→ Job
Reproduce the data that follows character for character, but omit its pictures.

→ Exercise input
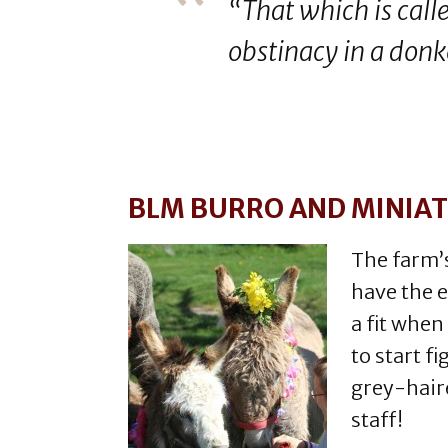
“That which is calle
obstinacy in a donk
BLM BURRO AND MINIA
The farm’s
have the 
a fit when
to start fi
grey-haire
staff!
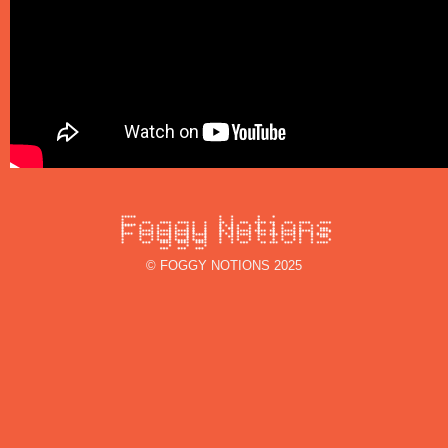
© FOGGY NOTIONS 2025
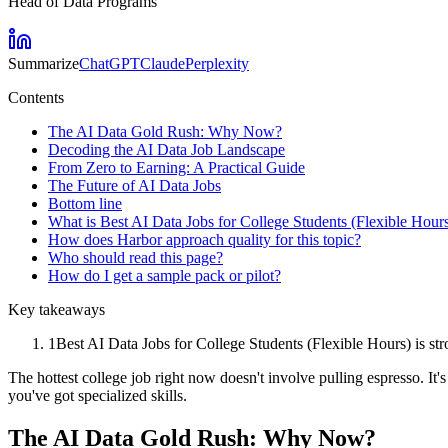
Head of Data Programs
Summarize
ChatGPT
Claude
Perplexity
Contents
The AI Data Gold Rush: Why Now?
Decoding the AI Data Job Landscape
From Zero to Earning: A Practical Guide
The Future of AI Data Jobs
Bottom line
What is Best AI Data Jobs for College Students (Flexible Hour
How does Harbor approach quality for this topic?
Who should read this page?
How do I get a sample pack or pilot?
Key takeaways
1
Best AI Data Jobs for College Students (Flexible Hours) is str
The hottest college job right now doesn't involve pulling espresso. It'
you've got specialized skills.
The AI Data Gold Rush: Why Now?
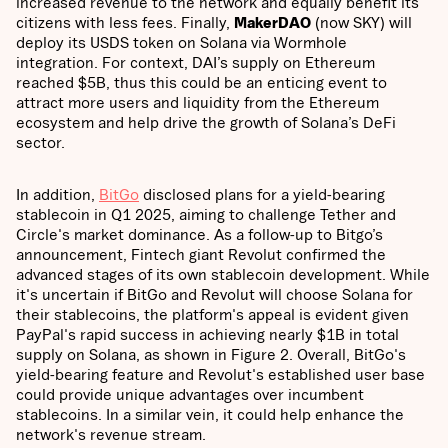
increased revenue to the network and equally benefit its
citizens with less fees. Finally,
MakerDAO
(now SKY) will
deploy its USDS token on Solana via Wormhole
integration. For context, DAI’s supply on Ethereum
reached $5B, thus this could be an enticing event to
attract more users and liquidity from the Ethereum
ecosystem and help drive the growth of Solana’s DeFi
sector.
In addition,
BitGo
disclosed plans for a yield-bearing
stablecoin in Q1 2025, aiming to challenge Tether and
Circle's market dominance. As a follow-up to Bitgo’s
announcement, Fintech giant Revolut confirmed the
advanced stages of its own stablecoin development. While
it's uncertain if BitGo and Revolut will choose Solana for
their stablecoins, the platform's appeal is evident given
PayPal's rapid success in achieving nearly $1B in total
supply on Solana, as shown in Figure 2. Overall, BitGo's
yield-bearing feature and Revolut's established user base
could provide unique advantages over incumbent
stablecoins. In a similar vein, it could help enhance the
network's revenue stream.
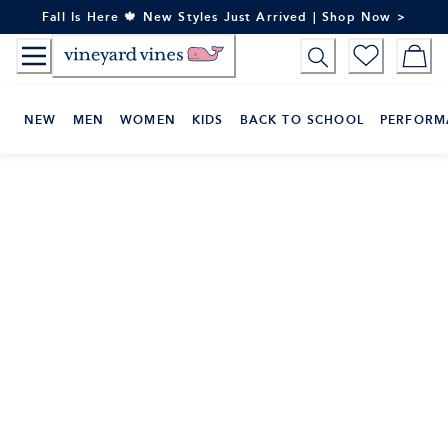
Skip
Fall Is Here 🍁 New Styles Just Arrived | Shop Now >
to
Content
NEW
MEN
WOMEN
KIDS
BACK TO SCHOOL
PERFORM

→ Exercise answer
“That which is calle
obstinacy in a donk
BLM BURRO AND MINIA
The farm’s
have the 
a fit when
to start fi
grey-haire
staff!
© FOGGY NOTIONS 2025
Head of Data Programs
Summarize
ChatGPT
Claude
Perplexity
Contents
The AI Data Gold Rush: Why Now?
Decoding the AI Data Job Landscape
From Zero to Earning: A Practical Guide
The Future of AI Data Jobs
Bottom line
What is Best AI Data Jobs for College Students (Flexible Hour
How does Harbor approach quality for this topic?
Who should read this page?
How do I get a sample pack or pilot?
Key takeaways
1
Best AI Data Jobs for College Students (Flexible Hours) is str
The hottest college job right now doesn't involve pulling espresso. It'
you've got specialized skills.
The AI Data Gold Rush: Why Now?
increased revenue to the network and equally benefit its
citizens with less fees. Finally,
MakerDAO
(now SKY) will
deploy its USDS token on Solana via Wormhole
integration. For context, DAI’s supply on Ethereum
reached $5B, thus this could be an enticing event to
attract more users and liquidity from the Ethereum
ecosystem and help drive the growth of Solana’s DeFi
sector.
In addition,
BitGo
disclosed plans for a yield-bearing
stablecoin in Q1 2025, aiming to challenge Tether and
Circle's market dominance. As a follow-up to Bitgo’s
announcement, Fintech giant Revolut confirmed the
advanced stages of its own stablecoin development. While
it's uncertain if BitGo and Revolut will choose Solana for
their stablecoins, the platform's appeal is evident given
PayPal's rapid success in achieving nearly $1B in total
supply on Solana, as shown in Figure 2. Overall, BitGo's
yield-bearing feature and Revolut's established user base
could provide unique advantages over incumbent
stablecoins. In a similar vein, it could help enhance the
network's revenue stream.
Skip
Fall Is Here 🍁 New Styles Just Arrived | Shop Now >
to
Content
NEW
MEN
WOMEN
KIDS
BACK TO SCHOOL
PERFORM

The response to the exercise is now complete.